| THE DATA |
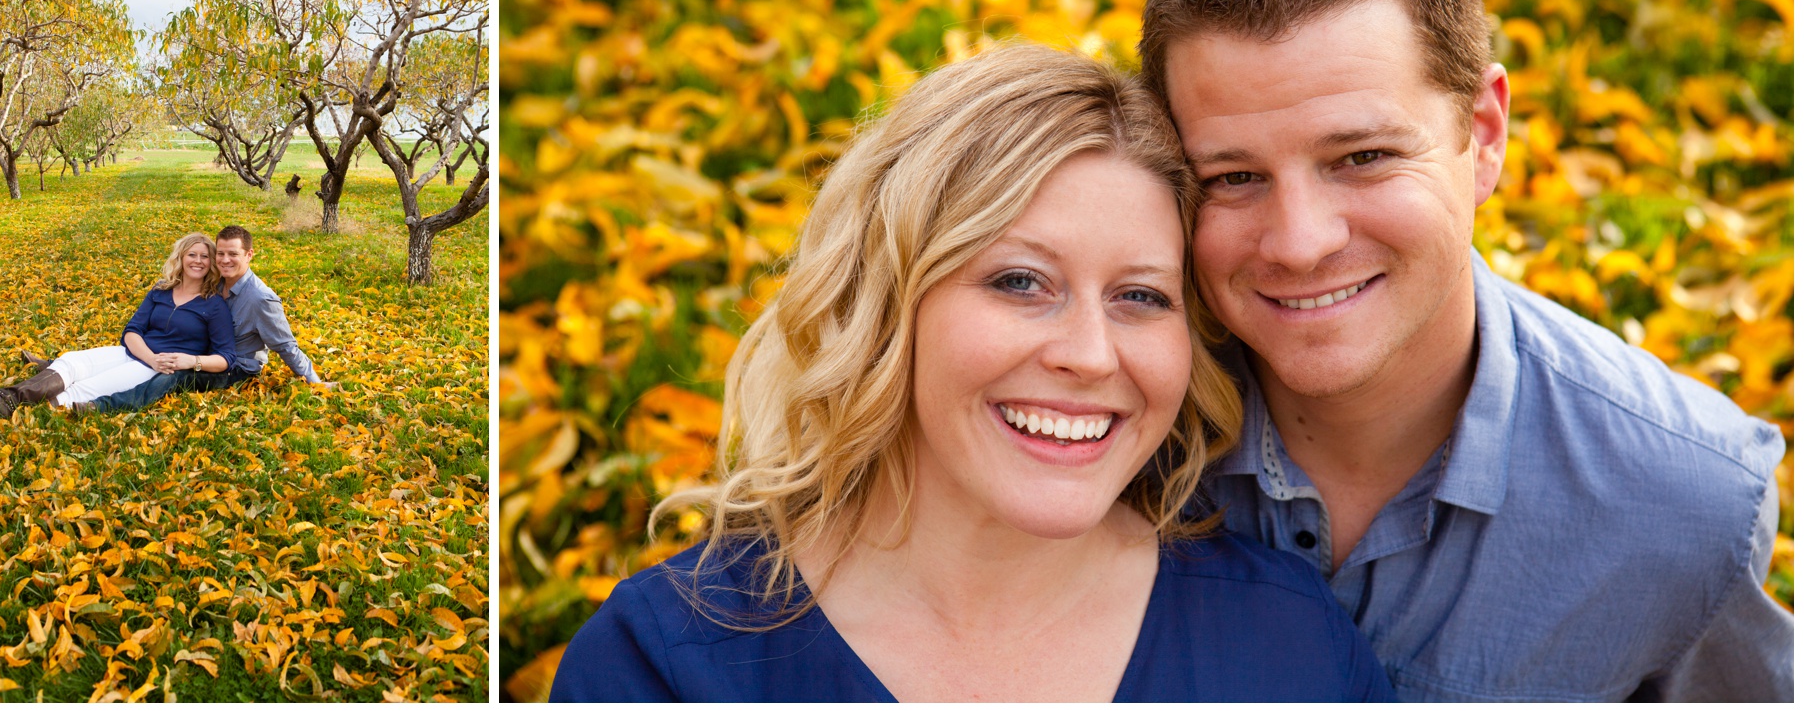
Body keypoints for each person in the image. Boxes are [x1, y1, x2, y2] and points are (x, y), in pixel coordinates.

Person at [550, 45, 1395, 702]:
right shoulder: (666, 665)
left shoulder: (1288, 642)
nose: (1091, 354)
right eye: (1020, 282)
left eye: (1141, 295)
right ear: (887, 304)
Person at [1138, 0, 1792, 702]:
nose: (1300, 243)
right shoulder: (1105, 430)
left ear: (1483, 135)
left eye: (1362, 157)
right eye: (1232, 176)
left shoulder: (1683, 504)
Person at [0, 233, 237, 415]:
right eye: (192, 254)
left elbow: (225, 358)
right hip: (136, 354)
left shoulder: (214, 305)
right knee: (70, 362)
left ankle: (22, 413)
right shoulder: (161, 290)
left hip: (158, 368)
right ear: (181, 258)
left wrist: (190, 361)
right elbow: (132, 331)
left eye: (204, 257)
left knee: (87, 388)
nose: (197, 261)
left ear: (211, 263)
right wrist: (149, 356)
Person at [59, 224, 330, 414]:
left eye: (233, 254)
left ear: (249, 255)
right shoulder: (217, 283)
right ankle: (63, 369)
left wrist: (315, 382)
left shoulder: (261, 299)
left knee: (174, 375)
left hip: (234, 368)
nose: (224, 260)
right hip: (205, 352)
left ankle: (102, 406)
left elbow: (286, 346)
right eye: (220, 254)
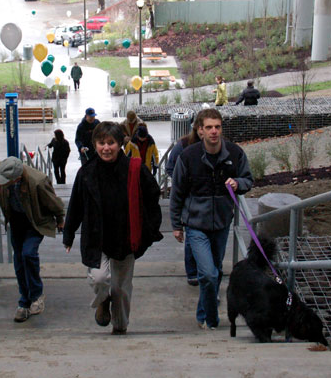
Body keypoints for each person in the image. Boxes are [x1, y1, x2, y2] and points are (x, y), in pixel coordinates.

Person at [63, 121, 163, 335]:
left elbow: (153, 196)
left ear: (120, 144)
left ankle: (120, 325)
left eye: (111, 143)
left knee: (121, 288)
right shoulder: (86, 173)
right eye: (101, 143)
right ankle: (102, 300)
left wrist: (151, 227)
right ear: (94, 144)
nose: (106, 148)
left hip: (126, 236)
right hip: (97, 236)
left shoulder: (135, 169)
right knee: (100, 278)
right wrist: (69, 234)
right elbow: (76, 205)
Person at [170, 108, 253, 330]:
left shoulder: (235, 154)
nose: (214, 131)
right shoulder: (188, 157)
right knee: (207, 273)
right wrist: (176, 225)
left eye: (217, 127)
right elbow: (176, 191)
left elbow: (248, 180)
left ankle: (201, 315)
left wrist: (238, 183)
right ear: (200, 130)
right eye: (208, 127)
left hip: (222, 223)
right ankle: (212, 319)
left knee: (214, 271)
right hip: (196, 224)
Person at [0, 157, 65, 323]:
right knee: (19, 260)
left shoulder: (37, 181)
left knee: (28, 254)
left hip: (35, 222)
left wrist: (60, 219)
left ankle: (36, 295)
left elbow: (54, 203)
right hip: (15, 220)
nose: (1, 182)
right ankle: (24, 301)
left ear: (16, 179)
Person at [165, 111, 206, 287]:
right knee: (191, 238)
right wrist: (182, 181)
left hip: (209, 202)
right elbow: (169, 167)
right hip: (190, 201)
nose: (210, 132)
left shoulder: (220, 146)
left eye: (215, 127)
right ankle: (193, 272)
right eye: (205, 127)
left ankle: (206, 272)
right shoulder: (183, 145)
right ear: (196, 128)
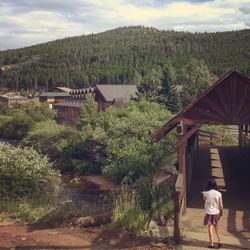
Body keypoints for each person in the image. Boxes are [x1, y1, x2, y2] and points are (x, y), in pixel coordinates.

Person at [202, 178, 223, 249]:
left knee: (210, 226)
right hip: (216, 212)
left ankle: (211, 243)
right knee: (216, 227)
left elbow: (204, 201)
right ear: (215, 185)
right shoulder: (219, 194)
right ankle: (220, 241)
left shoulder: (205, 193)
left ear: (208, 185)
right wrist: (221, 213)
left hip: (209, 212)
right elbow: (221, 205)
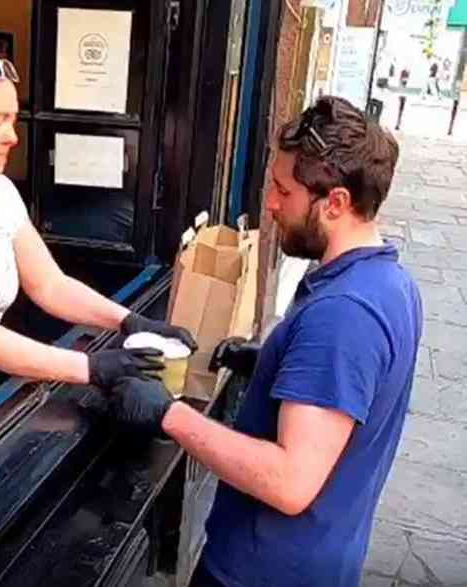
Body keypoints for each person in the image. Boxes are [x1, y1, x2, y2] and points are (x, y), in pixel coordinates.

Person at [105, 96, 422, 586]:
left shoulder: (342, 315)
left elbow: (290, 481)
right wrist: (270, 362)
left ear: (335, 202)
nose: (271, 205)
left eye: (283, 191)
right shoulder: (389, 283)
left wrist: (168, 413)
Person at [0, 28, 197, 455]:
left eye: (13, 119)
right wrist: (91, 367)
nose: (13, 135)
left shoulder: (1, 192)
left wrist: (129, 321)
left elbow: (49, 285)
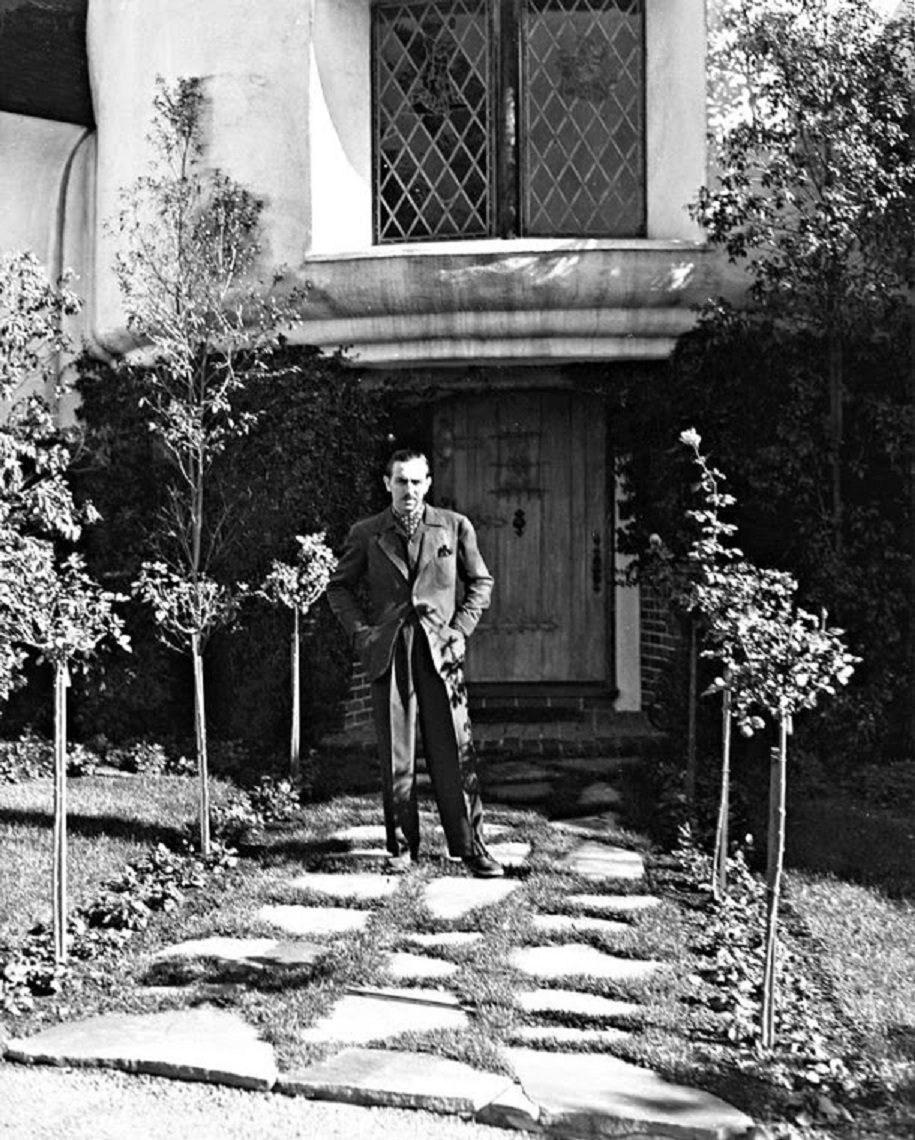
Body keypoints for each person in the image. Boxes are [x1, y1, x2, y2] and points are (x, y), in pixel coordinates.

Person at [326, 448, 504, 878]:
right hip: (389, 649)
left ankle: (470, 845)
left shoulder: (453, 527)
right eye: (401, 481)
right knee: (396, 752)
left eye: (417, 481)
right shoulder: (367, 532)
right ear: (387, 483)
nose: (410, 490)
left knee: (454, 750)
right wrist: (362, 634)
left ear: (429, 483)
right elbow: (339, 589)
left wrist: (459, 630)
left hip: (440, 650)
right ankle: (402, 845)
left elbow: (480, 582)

| TASK ITEM |
Copy the lines above exactly, starting with the line that contains "left elbow: (286, 346)" and ending with the line that contains "left shoulder: (235, 154)", and leave out any pictures.

| WRITTEN RESPONSE |
left elbow: (286, 346)
right eye: (220, 254)
Body keypoints for each person in the image. Boxes are [x1, y1, x2, y2] and points are (x, y), in pixel coordinates.

Person at [63, 121, 163, 335]:
left elbow: (153, 196)
left ear: (120, 144)
left ankle: (120, 325)
left eye: (111, 143)
left knee: (121, 288)
right shoulder: (86, 173)
right eye: (101, 143)
right ankle: (102, 300)
left wrist: (151, 227)
right ear: (94, 144)
nose: (106, 148)
left hip: (126, 236)
right hip: (97, 236)
left shoulder: (135, 169)
right knee: (100, 278)
right wrist: (69, 234)
right elbow: (76, 205)
Person at [170, 108, 253, 330]:
left shoulder: (235, 154)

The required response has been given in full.